Angelini also points out that the performance requirements of CXL probably drive the adoption of PCIe 6.0.

CXL Features and Benefits

The performance and efficiency of computing are significantly increased while TCO is decreased by streamlining and enhancing low-latency networking and memory coherency.

Beyond the constrained DIMM slots in today’s servers, CXL memory extension options allow more capacity and bandwidth.

Through a CXL-attached device, CXL enables the addition of extra memory to a CPU host processor.
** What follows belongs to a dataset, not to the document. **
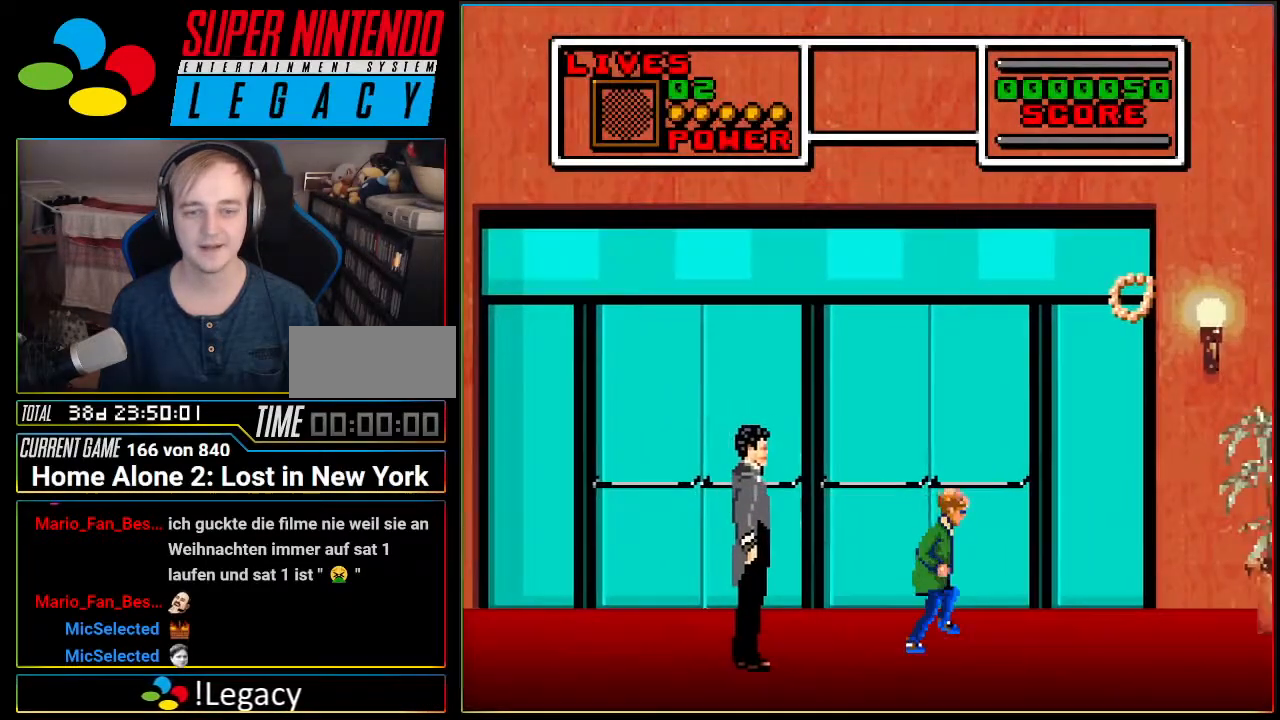
{"buttons": ["DPAD_RIGHT"], "events": [[33, "DPAD_RIGHT", "up"], [250, "DPAD_RIGHT", "down"]]}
The low-latency CXL link enables the CPU host to use this additional memory in addition to DRAM memory when combined with persistent memory. Suitable memory capacity workloads, like AI, are dependent on high performance.

The benefits of CXL are apparent when you consider the workloads that most companies and data center operators are investing in.

CXL 2.0

CXL has been one of the more intriguing connection standards in recent months.

Built on top of a PCIe physical basis, CXL is a connectivity standard intended to manage considerably more than what PCIe can. In addition to serving as data transmission between hosts and devices, CXL has three more branches to support: IO, Cache, and Memory.

These three constitute the core of a novel method of connecting a host with a device, as defined in the CXL 1.0 and 1.1 standards. The updated CXL 2.0 standard advances it.

There are no bandwidth or latency upgrades in CXL 2.0 because it is still based on the same PCIe 5.0 physical standard, but it does include certain much-needed PCIe-specific features that users are accustomed to.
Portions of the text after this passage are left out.